Nasza motocrossowa seria stworzona dzięki sklepowi motocyklowemu Klasa przypadła Wam do gustu. Poprzedni pokaz umiejętności 11 latniego Kuby obejrzano prawie 80 000 osób. Dziś razem z legendarnym Mirkiem Kowalskim odpowiadamy na Wasze pytania.
W pierwszej kolejności zapytałem Mirka o ich cele i marzenia. W lipcu Kuba przygotowywał się do pucharu świata w ramach reprezentacji Polski, a także mistrzostw naszego kraju.
Z Mirkiem Kowalskim rozwiałem także o pieniądzach. Wiele osób o to pyta. To drogie hobby. Mało kto sobie zdaje sprawę jak wiele trzeba zainwestować w to wszystko. Tylko jeden motocykl dla jedenastoletniego Kuby to wydatek ponad 20 000 zł. W sezonie potrzebne są 4 maszyny, bo każda może być eksploatowana tylko przez 30 godzin. Na poziomie profesjonalnym dalsze użytkowanie takiego sprzętu jest ryzykowne, zwłaszcza podczas walki o trofeum na arenie krajowej a tym bardziej międzynarodowej.
Co ciekawe, nawet na treningu Mirek i jego syn muszą mieć ze sobą identyczne dwa motocykle, na wypadek jakby jeden z nich zawiódł.
Materiał postał we współpracy z Klasa Sklep Motocyklowy.
Czy to znaczy, że po 30 godzinach motocykl jest szrotowany ?, i kupowany następny ?. To drogi sport …
To znaczy że trwałość cylindra w tak wysilonych sportowych maszynach jest liczona w godzinach. Po tych 30 godzinach siada moc i zaczyna to grozić awarią droższą w skutkach niż profilaktyczna wymiana samego cylindra za kilkaset zł
Mirek mówi o ściąganiu się na najwyższym poziomie. Można jeździć motocyklem, który ma i 100 godzin, ale wtedy ryzykujesz, że jedna awaria położy Ci sezon. No i taki motocykl musi być na bieżąco remontowany. Bardziej się opłaca wtedy kupić nowy- pod warunkiem, ze masz dodatkowe 20 tys.

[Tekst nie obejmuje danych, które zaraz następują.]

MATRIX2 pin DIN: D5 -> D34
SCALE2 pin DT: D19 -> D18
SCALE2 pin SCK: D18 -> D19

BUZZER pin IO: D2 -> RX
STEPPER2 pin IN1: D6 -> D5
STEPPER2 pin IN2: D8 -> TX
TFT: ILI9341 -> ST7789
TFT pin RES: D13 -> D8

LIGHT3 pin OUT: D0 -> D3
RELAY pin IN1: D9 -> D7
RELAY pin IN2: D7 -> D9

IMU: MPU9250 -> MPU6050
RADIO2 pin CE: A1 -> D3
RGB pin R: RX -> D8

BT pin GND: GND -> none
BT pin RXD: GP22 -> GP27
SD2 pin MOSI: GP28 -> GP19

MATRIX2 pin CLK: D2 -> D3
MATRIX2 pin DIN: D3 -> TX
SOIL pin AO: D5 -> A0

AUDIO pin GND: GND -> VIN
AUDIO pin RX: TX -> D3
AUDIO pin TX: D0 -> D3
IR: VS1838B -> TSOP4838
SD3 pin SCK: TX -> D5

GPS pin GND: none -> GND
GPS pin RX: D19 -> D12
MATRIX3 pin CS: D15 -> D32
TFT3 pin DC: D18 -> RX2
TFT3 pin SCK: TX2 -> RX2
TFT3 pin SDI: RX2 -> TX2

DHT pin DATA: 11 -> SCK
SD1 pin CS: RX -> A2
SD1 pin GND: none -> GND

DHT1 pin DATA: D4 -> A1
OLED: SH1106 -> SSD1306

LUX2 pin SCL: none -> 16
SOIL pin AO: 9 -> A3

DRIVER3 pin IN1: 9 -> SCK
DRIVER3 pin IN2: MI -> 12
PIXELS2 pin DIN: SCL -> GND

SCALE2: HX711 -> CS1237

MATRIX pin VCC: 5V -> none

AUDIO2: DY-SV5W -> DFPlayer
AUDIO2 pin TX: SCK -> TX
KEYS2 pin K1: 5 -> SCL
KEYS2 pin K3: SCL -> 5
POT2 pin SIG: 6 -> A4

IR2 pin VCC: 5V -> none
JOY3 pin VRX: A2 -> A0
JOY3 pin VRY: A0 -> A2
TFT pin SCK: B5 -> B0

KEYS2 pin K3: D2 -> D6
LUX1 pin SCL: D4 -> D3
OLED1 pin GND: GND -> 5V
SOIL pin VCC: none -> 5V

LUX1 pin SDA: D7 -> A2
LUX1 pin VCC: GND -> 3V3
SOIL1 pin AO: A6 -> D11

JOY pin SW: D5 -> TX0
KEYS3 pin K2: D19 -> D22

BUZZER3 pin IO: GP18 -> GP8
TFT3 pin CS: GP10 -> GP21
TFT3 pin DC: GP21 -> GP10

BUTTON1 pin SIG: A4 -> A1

Niezupełnie o to się spytałem, :), chodzi o to czy konieczne są 4 motocykle na sezon 🙂 i czy to znaczy że po 30 godzinach motocykl jest złomowany- to by dawało 20000/30 = 666,66 PLN za motogodzinę treningu, tylko w cenie sprzętu, a gdzie paliwo, oleje , tor, zbroja, buty i inne …. Albo ktoś przesadza, albo czegoś nie rozumiem.